Hansen’s disease was probably introduced to Hawaii by Chinese immigrant laborers. The official response to the disease in Hawaii was the centuries-old western “solution” of isolation and segregation. In 1863, King Kamehameha V decreed that persons suspected of having leprosy be inspected by the newly-formed Board of Health. “Incurables” were sent to Kalaupapa.
The Kalaupapa peninsula juts out from the northern coastline of Molokai, a four-square-mile plain extending from the base of 2,000-3,000-foot high cliffs. The only way in or out of the settlement is by foot or mule down a zigzag trail from the cliff top, or by boat, or today by small airplane. The west side of the peninsula is dry; the east side wet, windy, and often in the shadow of the towering heights. It was on the east side, called Kalawao, that the victims of leprosy were left to fend for themselves.
Sacred Hearts Bishop Louis Maigret was extremely concerned about the plight of those abandoned at Kalawao. In fact, occasional visits by men of his congregation resulted in the building of the small St. Philomena chapel. However, the bishop did not want to force a priest there permanently “in the name of obedience.” However, at a meeting on Maui in 1873, four priests volunteered to take turns visiting the settlement. Taking the first “shift” was Damien.
Soon after his arrival into Kalawao on May 10, 1873, Damien wrote to his superior in Honolulu saying that it was “absolutely necessary” for a priest to remain there permanently and that he was willing to do be the one.
Abandoned for nearly a decade, the Kalawao community had collapsed into chaos by the time Damien had arrived. The neglect had resulted in despair, drunkenness, licentiousness and abuse.
Upon entering Kalawao, to the outside world Damien became an instant hero. Inside Kalawao he was doctor, nurse, carpenter, engineer, farmer, legal advocate, landscaper, plumber, supplies procurer, grave digger and coffin maker.
TRANSFORMATION OF KALAWAO
His transformation of Kalawao surprised many people. He gave dignity and respect to a community previously left for dead. With the help of the stronger patients, he built houses, an orphanage, and a church. He enlarged the hospital, laid water pipes, and improved the boat landing and the road leading to the wharf.

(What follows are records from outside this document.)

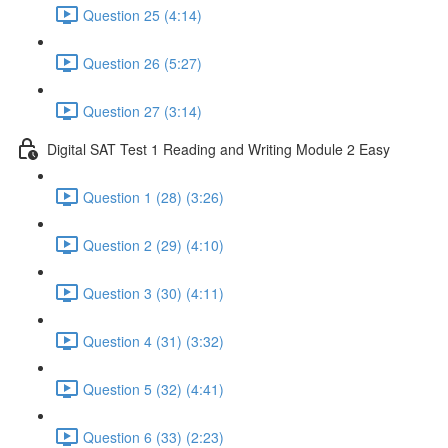
Question 25 (4:14)
Question 26 (5:27)
Question 27 (3:14)
Digital SAT Test 1 Reading and Writing Module 2 Easy
Question 1 (28) (3:26)
Question 2 (29) (4:10)
Question 3 (30) (4:11)
Question 4 (31) (3:32)
Question 5 (32) (4:41)
Question 6 (33) (2:23)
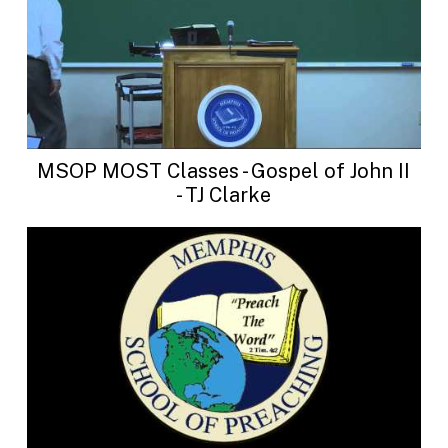
MSOP MOST Classes - Gospel of John II
- TJ Clarke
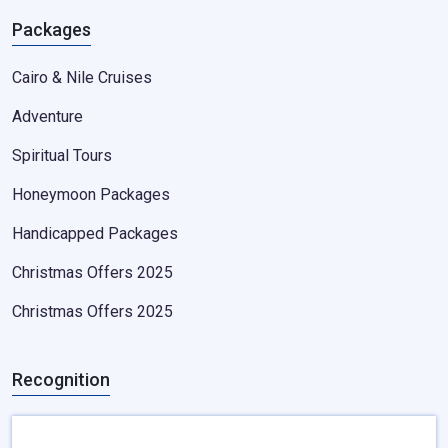
Packages
Cairo & Nile Cruises
Adventure
Spiritual Tours
Honeymoon Packages
Handicapped Packages
Christmas Offers 2025
Christmas Offers 2025
Recognition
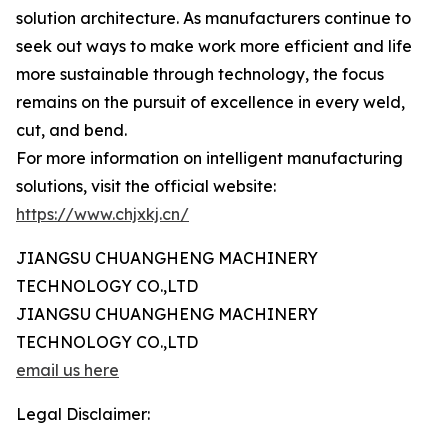
solution architecture. As manufacturers continue to
seek out ways to make work more efficient and life
more sustainable through technology, the focus
remains on the pursuit of excellence in every weld,
cut, and bend.
For more information on intelligent manufacturing
solutions, visit the official website:
https://www.chjxkj.cn/
JIANGSU CHUANGHENG MACHINERY
TECHNOLOGY CO.,LTD
JIANGSU CHUANGHENG MACHINERY
TECHNOLOGY CO.,LTD
email us here
Legal Disclaimer:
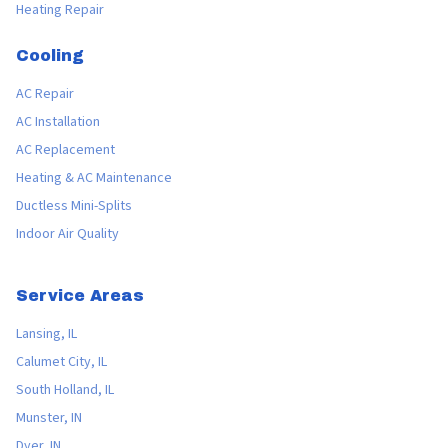
Heating Repair
Cooling
AC Repair
AC Installation
AC Replacement
Heating & AC Maintenance
Ductless Mini-Splits
Indoor Air Quality
Service Areas
Lansing, IL
Calumet City, IL
South Holland, IL
Munster, IN
Dyer, IN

Although at times he was physically repulsed by the infection, stench and disfigurement of Hansen’s disease, he managed to treat its victims with compassion and a gentle touch. Disregarding contemporary medical precautions, he ate with his people, accepted them into his house, and touched them.
Damien visited the sick and every house in his settlement at least once a week. He organized religious associations, a children’s band, and a choir. He even instituted perpetual devotion of the Blessed Sacrament, a practice special to his religious Congregation. The number of catechumens increased by tens and then hundreds.
First and foremost, Damien he was a priest and faithful to the Congregation of the Sacred Hearts. Into each day he scheduled prayer, adoration, meditation, Mass, the Divine Office, spiritual reading and the Rosary. “Without the Blessed Sacrament, a position like mine would be intolerable,” he wrote.
Father Damien knew he had contracted Hansen’s disease when, in 1884, he scalded his feet and felt no pain. Over the next five years, he gradually succumbed to the ravages of the disease. On April 15, 1889, the Monday of Holy Week, 16 years after setting foot at Kalaupapa, at age 49, he died.
Damien’s body was buried under the pandanus tree where he first slept at the settlement, beside St. Philomena Church. It was where he wanted to be buried. In 1936, at the request of the Belgium government, Damien’s body which was exhumed and brought to the country of his birth, Belgium, where it was laid to rest in St. Joseph Chapel in Louvain.